No amount of pretentious roadmaps or backroom politics with the continental body the Asian Football Confederation (AFC) will kickstart a rescue job. There could be too many problems in the future; money, sponsors, scheduling, foreign signings. Starting from the cash-rich franchise league, the repercussions will trickle down to the Durbar Academy’s selfless efforts.
“The cash flow could be a problem,” predicts a franchise official, who doesn’t want to be identified for obvious reasons. “The financial cap for spending on players’ salary may stay the same, but a kind of reluctance may set in. The shrinking market may force people to spend less, even if the season starts a few months later than usual,” he predicts.
To say it publicly, however, will cause mayhem. The PR machinery will start working in full swing. Considerable time and money will go down the drain to prove how hunky-dory things are.
An I-League official chose to look at things from a different angle. There is a positive side, too, he feels and spells it out in no uncertain terms.
“If the Corona crisis hits the next season, it may work in favour of few market corrections. There may be a dozen Indian players, who command close to eight-figure seasonal salaries. There are several footballers, who annually take away 50, 60, 70 or 80 lakh home,” The official said.
“Some club owners may suddenly find the salary market over-priced. They may call for so called corrections. The moment a franchise or a club starts talking about it, others would follow. Willingly and happily. Mark my words,” he claims. There could be some truth in it since footballers across the world are agreeing to random salary cuts. Indians, too, may have to fall in line.
An AIFF official thinks the season’s biggest challenge could be the recruitment of foreigners. Lots of foreign footballers are currently stranded in India because of lockdown. But once they return home, will they come back? Will the government allow them to return, remains the question.
“This crisis may automatically bring too many restrictions on granting visas. The norms could be far stricter. Movement could be restricted. At the same time, travel will get costlier. A club may have to spend more on foreign footballers and travel,” he points out.
Post 2014, the glossy side of Indian domestic football is largely about foreign recruits. They earn far more than the locals because they play the lead roles, score more goals. Titles are won and lost because of them. Indian footballers now play the second fiddle. Asking them to reverse roles could pose problems. It may even hamper the reputation of certain tournaments.

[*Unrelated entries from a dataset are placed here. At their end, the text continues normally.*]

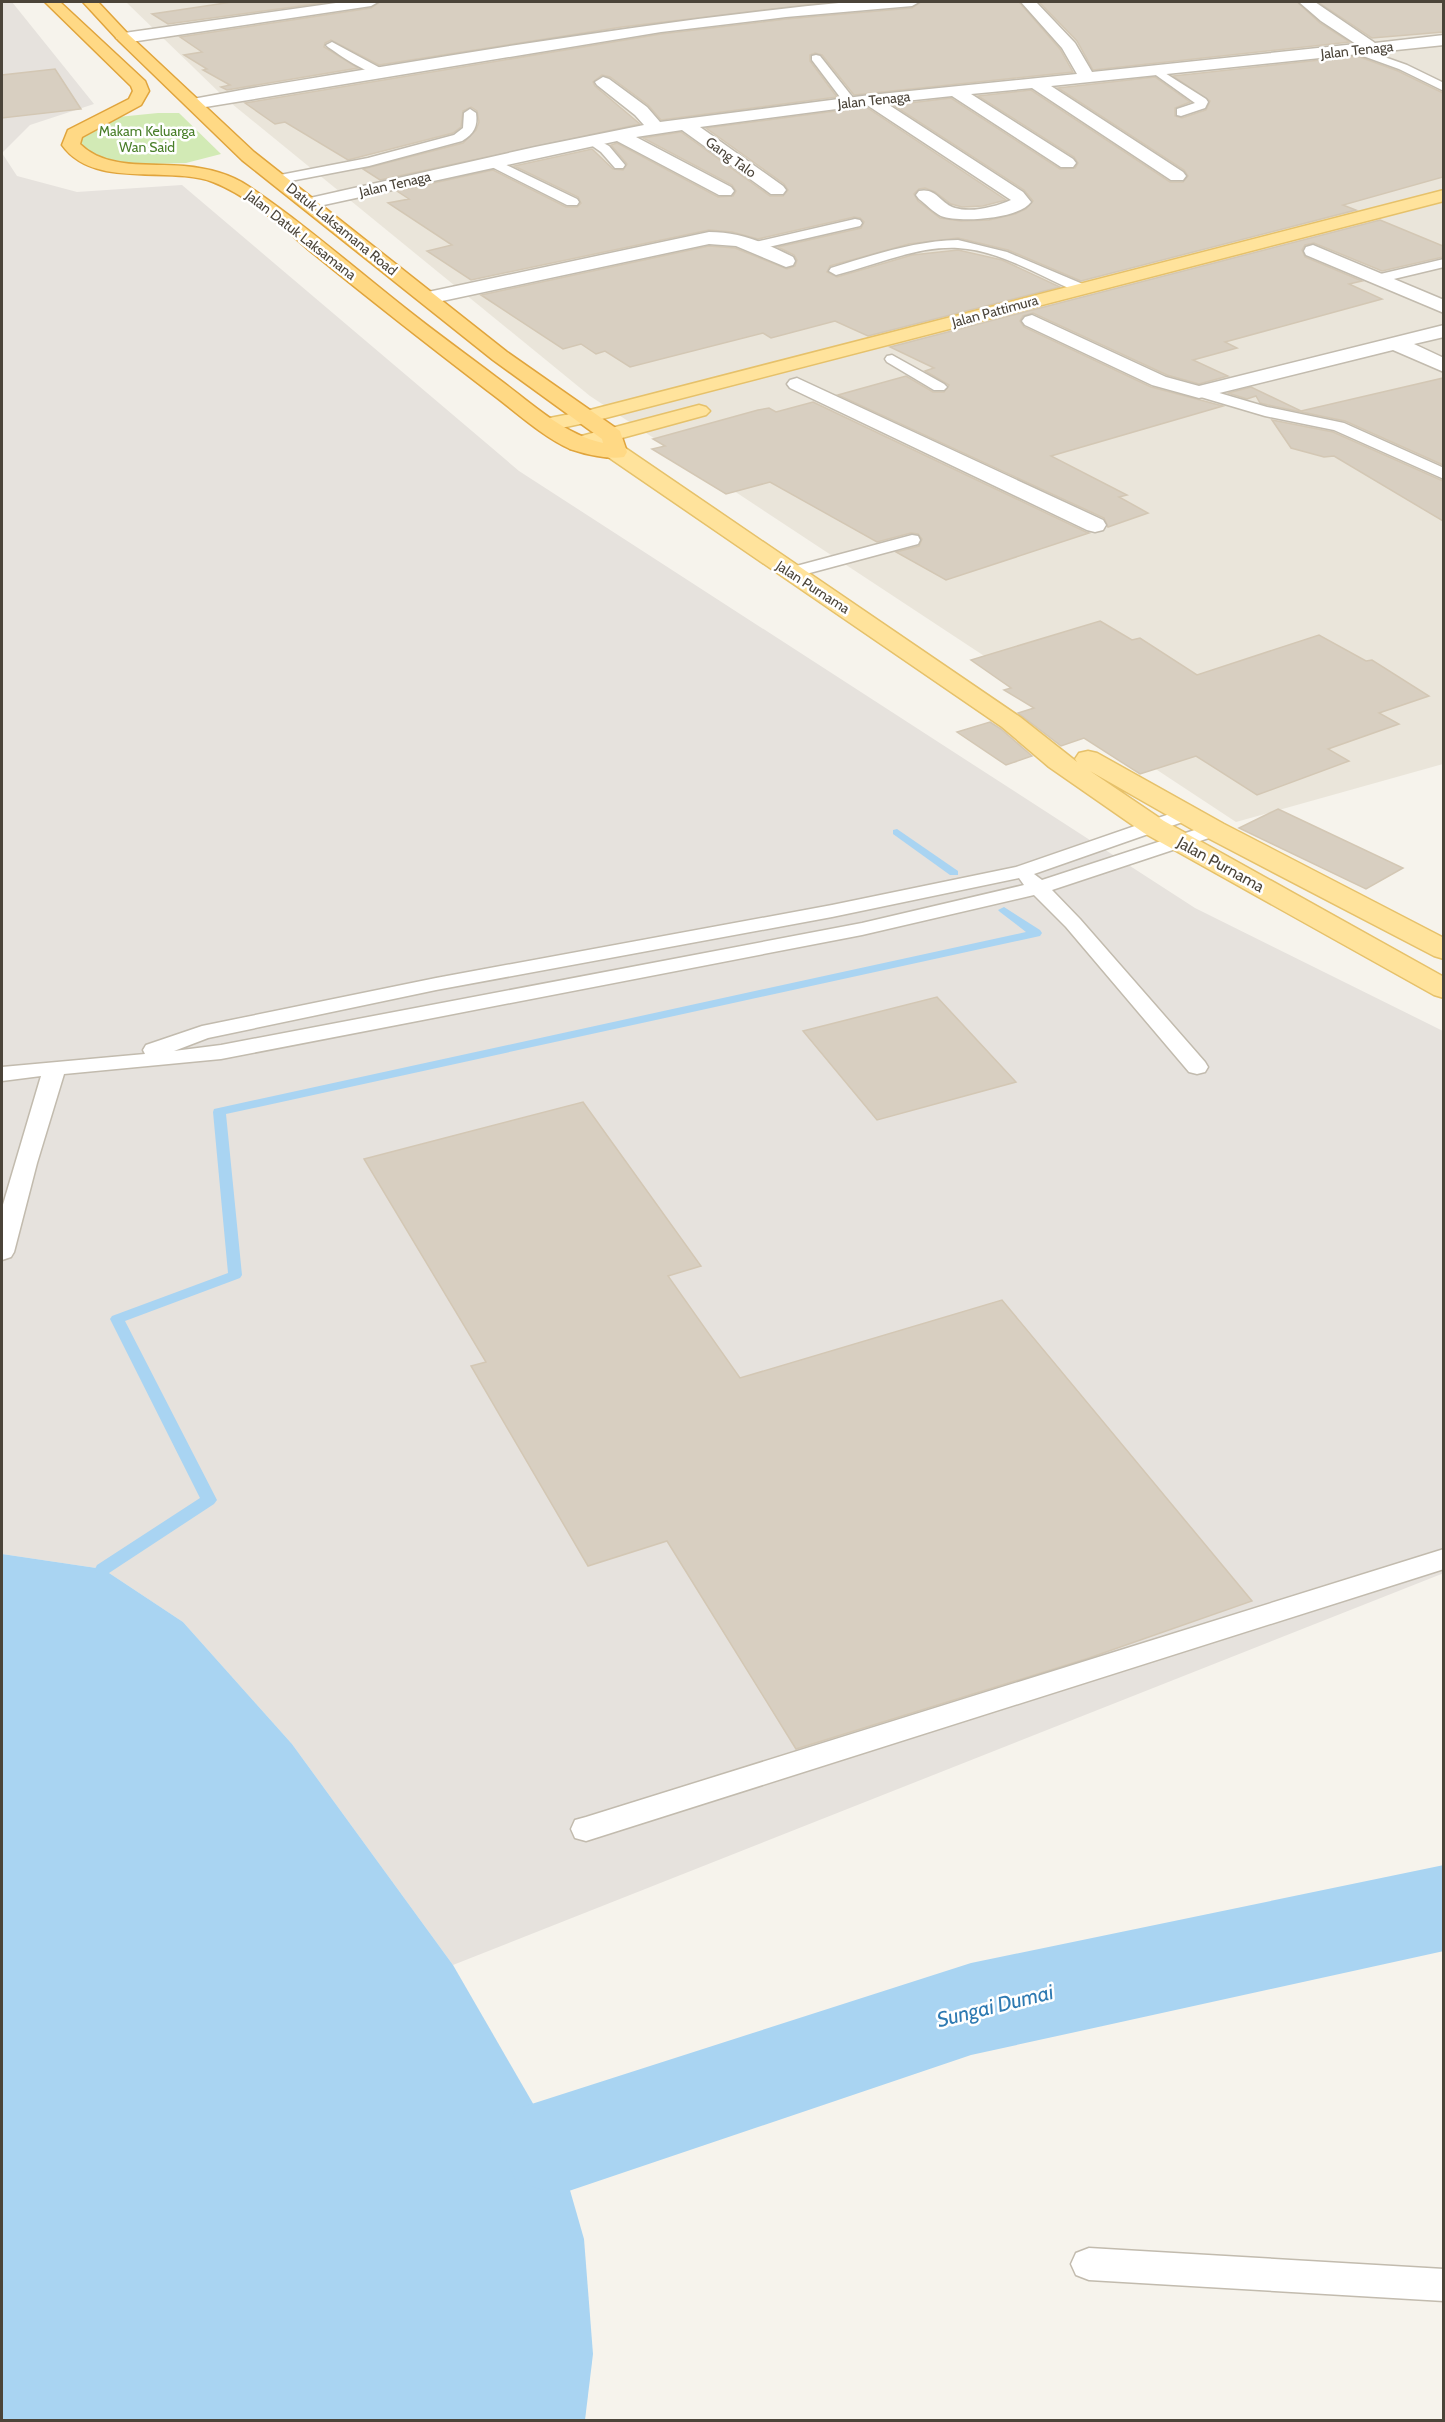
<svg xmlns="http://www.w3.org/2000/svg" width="1445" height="2422" font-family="Cabin,sans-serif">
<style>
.residential{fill:#eae5da}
.industrial{fill:#e6e2dd}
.green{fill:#d2eab5}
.water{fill:#a9d4f2}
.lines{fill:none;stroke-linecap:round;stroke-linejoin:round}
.stream{fill:#a9d4f2;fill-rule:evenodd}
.river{fill:#a9d4f2;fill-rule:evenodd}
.building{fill:#d8cfc1;stroke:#d3c7b4;stroke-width:1.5}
.service-casing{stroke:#c2bbae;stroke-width:3}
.minor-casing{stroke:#c2bbae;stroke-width:3}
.primary-casing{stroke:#e6c16a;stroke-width:3}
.trunk-casing{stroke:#e0a43c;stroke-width:3}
.service{fill:#fff;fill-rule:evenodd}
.minor{fill:#fff;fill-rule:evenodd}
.primary{fill:#ffe39c;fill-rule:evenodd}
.trunk{fill:#ffd985;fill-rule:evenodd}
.labels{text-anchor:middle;stroke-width:5;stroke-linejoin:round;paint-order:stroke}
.far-street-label{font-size:14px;fill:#4b4439;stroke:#fff}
.far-park-label{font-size:14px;fill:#4a7f2a;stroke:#fff}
.street-label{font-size:16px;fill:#4b4439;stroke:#fff}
.near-water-label{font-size:21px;font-style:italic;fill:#2e7ab2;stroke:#fff}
</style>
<rect width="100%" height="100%" fill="#f6f3ec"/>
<!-- residential -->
<polygon class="residential" points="126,2 1443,2 1443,764 1236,822 590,396 226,99"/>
<!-- industrial -->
<polygon class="industrial" points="2,2 12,2 94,104 30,125 2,153 17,176 77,192 182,185 519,471 1195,908 1443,1031 1444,1573 453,1965 292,1744 183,1622 103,1569 2,1554"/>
<!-- green -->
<polygon class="green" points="158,113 179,113 221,154 186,163 122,165 78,153 77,134 118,117"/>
<!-- water -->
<polygon class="water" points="2,1554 103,1569 183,1622 292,1744 453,1965 557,2145 584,2239 593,2354 585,2420 2,2420"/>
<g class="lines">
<!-- stream -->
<g class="stream">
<polygon points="897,829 958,871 958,875 950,875 893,834 893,830"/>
<polygon points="1004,907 1040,930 1042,933 1040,936 226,1114 242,1275 240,1278 125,1321 217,1500 214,1504 109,1573 97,1573 95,1569 97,1565 200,1498 110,1319 112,1316 228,1273 213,1112 214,1109 1026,932 1000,912 998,910"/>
</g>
<!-- river -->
<polygon class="river" points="1444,1865 1444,1951 971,2055 557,2195 516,2181 499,2145 516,2109 971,1963"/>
</g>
<!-- building -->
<g class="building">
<polygon points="232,2 330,2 168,24 152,14"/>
<polygon points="380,2 832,2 622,27 379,65 331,40 325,43 324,47 358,68 227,90 221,87 230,85 203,70 207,69 184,55 202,52 180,37 371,8"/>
<polygon points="921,2 1019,2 1060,49 1073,72 854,95 822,55 815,53 810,55 810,61 837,97 661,120 648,105 610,77 602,75 593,82 595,86 640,124 380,180 363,169 463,143 476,130 479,122 477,111 471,107 463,111 461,127 453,133 348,160 285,122 275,124 245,103 661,34 786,19 912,8"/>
<polygon points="1039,2 1297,2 1320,23 1350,42 1093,70 1077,41"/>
<polygon points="1318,2 1443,2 1443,32 1372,38"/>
<polygon points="1357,56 1398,71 1443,93 1443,177 1343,205 1356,210 1081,281 1008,250 958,238 909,244 830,266 827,272 837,277 912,255 958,250 1002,260 1060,287 868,336 835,321 771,338 763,333 630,367 605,351 596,354 581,344 563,349 481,295 709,246 735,248 787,269 795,266 797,260 794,255 778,247 861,228 864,222 860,218 854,217 758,239 732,232 709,230 471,280 427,251 452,245 388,203 409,199 397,191 493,170 566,207 577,207 581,203 578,197 514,166 592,149 613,169 623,170 627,164 611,145 617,143 718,197 733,196 736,191 732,185 643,138 681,132 770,196 783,196 788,190 784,184 706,128 866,107 1006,200 983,206 962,207 951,204 935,192 925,188 919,189 914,194 918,201 940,218 961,221 989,220 1015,214 1026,209 1033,201 1024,190 893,105 951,98 1060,169 1075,168 1078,163 1074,157 978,96 1031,90 1170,182 1183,182 1188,176 1184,170 1058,88 1155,77 1190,102 1175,108 1175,116 1182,118 1206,110 1210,101 1173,76"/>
<polygon points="55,69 81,109 2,118 2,75"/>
<polygon points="1380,220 1443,246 1443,257 1382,271 1314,243 1305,245 1302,250 1305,257 1362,281 1349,284 1382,299 1225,342 1237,348 1193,360 1228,376 1199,384 1167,375 1033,313 1023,316 1020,321 1024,327 1151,387 1223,406 1051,456 1127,495 1119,497 1148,513 1108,527 1104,518 838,395 906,376 933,392 944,392 949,385 925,371 934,368 890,347"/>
<polygon points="1443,378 1443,465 1345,421 1268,405 1260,403 1256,396 1247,399 1228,393 1251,387 1301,411"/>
<polygon points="813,402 1086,532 1089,533 946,580 896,552 919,546 922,539 918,534 911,533 877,542 770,482 726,494 652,449 665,446 653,439 758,410 769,408 776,412"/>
<polygon points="1272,420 1333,432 1443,481 1443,521 1334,456 1324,457 1291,448"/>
<polygon points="1100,621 1132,640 1140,638 1197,675 1319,635 1366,661 1372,660 1429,696 1379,713 1399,724 1328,749 1349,761 1257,795 1196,756 1140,774 1084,738 1061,746 1018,713 1034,708 1004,690 1011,688 971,660"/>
<polygon points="990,722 1001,729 1032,756 1006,765 957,732"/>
<polygon points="1278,809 1403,868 1366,889 1239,828"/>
<polygon points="937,997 1016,1082 877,1120 803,1031"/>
<polygon points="583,1102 701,1266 668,1276 740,1378 1002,1300 1252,1601 1089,1658 796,1749 667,1541 588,1566 471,1366 486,1362 364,1159"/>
</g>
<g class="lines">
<defs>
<g id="service">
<path d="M332,42L384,70L386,72L384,74C370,77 340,55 328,47L326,45Z"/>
<polygon points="1356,47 1407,65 1444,83 1444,91 1399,69 1352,52 1352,48"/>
<polygon points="816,55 820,56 854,99 854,105 846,105 812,60 812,56"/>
<polygon points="1157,68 1206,99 1208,102 1205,108 1181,116 1177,115 1177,109 1195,103 1153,73 1151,71"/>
<path d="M470,109L476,113C478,126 474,134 462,141L369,166L280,183L274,179L280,175L368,158L454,135L463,128L464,113Z"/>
<polygon points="590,136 609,146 625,165 623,168 615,168 601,152 584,140"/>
<polygon points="492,158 577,199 579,202 577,205 567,205 488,165 486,162 488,159"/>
<polygon points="855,219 860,220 862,223 860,226 756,250 749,246 751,243"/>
<path d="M958,240L1007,252L1085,285L1087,288L1085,291H1075C1039,275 998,250 958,248C916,246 876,265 836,275L829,271L831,268C873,255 914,241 958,240Z"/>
<polygon points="1444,259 1444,267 1377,283 1370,279 1372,276"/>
<polygon points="892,355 944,384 947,387 944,390 934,390 887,362 885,359 887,356"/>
<polygon points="1199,387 1267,407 1344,423 1444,468 1444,479 1334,430 1265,416 1194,395 1191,392"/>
<polygon points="912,535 918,536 920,540 918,544 791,578 785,577 782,573 785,569"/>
<path d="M1187,808L1194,810L1197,814L1194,818L1034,874L1042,880L1207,826H1221L1224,830L1221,834L1052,890L1080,919L1205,1062L1208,1067L1205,1072L1197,1074L1189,1072L1066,927L1034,895L862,935L221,1059L64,1074L37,1163L14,1252L11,1257L2,1260V1208L41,1076L2,1081V1067L145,1054L143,1050L146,1045L202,1026L436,978L832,905L1016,867ZM1019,878L1024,885L862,923L221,1045L174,1051L208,1038L436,990L832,917Z"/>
<polygon points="1444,1549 1444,1569 586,1841 575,1838 571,1829 575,1820 586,1817"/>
<polygon points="1089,2248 1444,2269 1444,2301 1089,2280 1076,2275 1071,2264 1076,2253"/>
</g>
<g id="minor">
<polygon points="343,2 378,2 371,6 124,43 116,38 124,33"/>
<path d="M849,2H919L912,6L786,17L661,32L193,109L185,104L193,99L247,89C447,56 647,21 849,2Z"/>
<path d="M1021,2H1036L1075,43L1092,72L1356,44L1321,21L1299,2H1315L1375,43L1444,35V45L1051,86L1183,172L1186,176L1183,180H1171L1032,88L971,94L1073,159L1076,163L1073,167H1061L952,96L886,103L1023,192L1031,202C1019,219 960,223 941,216C933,212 926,204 919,199L916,195L919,191C936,187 941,204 955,208C972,213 995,207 1011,200L867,105L700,127L783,186L786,190L783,194H771L682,130L636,137L731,187L734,191L731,195H719L617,141L310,208L304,207L301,203L304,199L310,198L535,147L644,125L635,115L597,85L595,82L603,77L609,79L647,107L660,122L870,95L1077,74L1062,48Z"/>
<path d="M709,232C740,232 766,243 793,257L795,261L793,265L786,267L736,246L709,244L428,304L421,302L418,298L421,294L428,292Z"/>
<polygon points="1313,245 1444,300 1444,313 1306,255 1304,251 1306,247"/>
<polygon points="1032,315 1166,377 1199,386 1444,325 1444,337 1414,344 1444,358 1444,372 1393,350 1199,398 1152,385 1025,325 1022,321 1025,317"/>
<polygon points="797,378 1103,520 1106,525 1103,530 1095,532 1087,530 790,388 787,384 790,380"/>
</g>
<g id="primary">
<polygon points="1444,190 1444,201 594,421 547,431 539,430 536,425 539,420 586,411"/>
<polygon points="699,405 706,407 710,411 706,415 578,450 570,449 567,444 570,439"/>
<polygon points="616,445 624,447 1020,717 1077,762 1075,759 1079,753 1088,751 1097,753 1224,824 1444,938 1444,959 1434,956 1204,836 1090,771 1164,821 1444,977 1444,998 1434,995 1144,833 1049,767 1002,727 608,457 605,452 608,447"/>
</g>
<path id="trunk" d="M45,2H60L145,81L149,91L141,105L82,137L80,144C106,170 150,163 184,166C206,168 229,173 248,186C303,223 353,267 405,308C435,332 466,354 496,377C529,401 562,434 603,443L602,439L493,360L242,160L119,41L83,2H98L129,35L254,152L507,352L620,431L627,452L624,457C610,460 584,454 570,449C541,436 514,410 488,391C428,345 368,298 309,250C280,225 249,196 213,182C168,165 94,190 62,145L68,130L129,99L133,91L131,86Z"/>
</defs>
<!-- service casing -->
<use href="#service" class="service-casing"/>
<!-- minor casing -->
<use href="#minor" class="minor-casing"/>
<!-- primary casing -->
<use href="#primary" class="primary-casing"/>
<!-- trunk casing -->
<use href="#trunk" class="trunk-casing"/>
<!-- service -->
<use href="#service" class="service"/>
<!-- minor -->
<use href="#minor" class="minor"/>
<!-- primary -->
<use href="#primary" class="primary"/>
<!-- trunk -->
<use href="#trunk" class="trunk"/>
</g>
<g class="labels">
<!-- far-street labels -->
<g class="far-street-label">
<text transform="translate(1357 50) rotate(-6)" y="5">Jalan Tenaga</text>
<text transform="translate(874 100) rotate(-6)" y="5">Jalan Tenaga</text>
<text transform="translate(731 157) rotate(36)" y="5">Gang Talo</text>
<text transform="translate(395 184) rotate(-13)" y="5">Jalan Tenaga</text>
<text transform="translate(342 229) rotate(39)" y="5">Datuk Laksamana Road</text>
<text transform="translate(301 235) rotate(38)" y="5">Jalan Datuk Laksamana</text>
<text transform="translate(995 311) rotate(-15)" y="5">Jalan Pattimura</text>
<text transform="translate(813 587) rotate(33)" y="5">Jalan Purnama</text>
</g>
<!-- far-park labels -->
<g class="far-park-label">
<text x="147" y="136">Makam Keluarga<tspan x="147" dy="16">Wan Said</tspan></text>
</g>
<!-- street labels -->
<g class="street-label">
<text transform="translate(1221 864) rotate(29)" y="6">Jalan Purnama</text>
</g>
<!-- near-water labels -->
<g class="near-water-label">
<text transform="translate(995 2006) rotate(-14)" y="7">Sungai Dumai</text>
</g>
</g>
<!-- border -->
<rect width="1445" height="2422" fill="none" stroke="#4b4439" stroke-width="6"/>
</svg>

Financial help has to be pumped in to overcome the unexpected economic hardship Indian domestic football is likely to face next season. True, the national federation doesn’t have deep pockets. But something has to be done in the near future to save the industry.
To distribute the prize money of the unfinished I-League among the clubs was a commendable effort. A similar gesture could have been shown to clubs in the youth league. In the battle against Covid-19, the biggest casualty may end up being the youth teams. The knee jerk effect across the board will be to reduce budgets at the junior level. The federation must come out all guns blazing to douse the fire.
In the I-League committee meeting, it was suggested that at least three sets of plans be kept ready, since no one has any idea when the next season will kick off. A good idea, but actions of AIFF doesn’t always exude confidence. They seem to know more about federation election management than disaster management.
In a time of social distancing, which is slowly (and sadly) snowballing into an elitist idea, teams like the Durbar Academy require greater protection. The prospect of a truncated season or no season at all would hit each and every stakeholder. But 13-year-olds like Nitish Munda, Prem Mondal or Abhijit Burman would stand to lose far more.
They were actually hoping to achieve bigger dreams. Many of them can hardly afford to follow the directive of “stay home, stay safe” because home has always been a problem. Football remains their cherished home. The national association should take extra care to see they feel welcome there.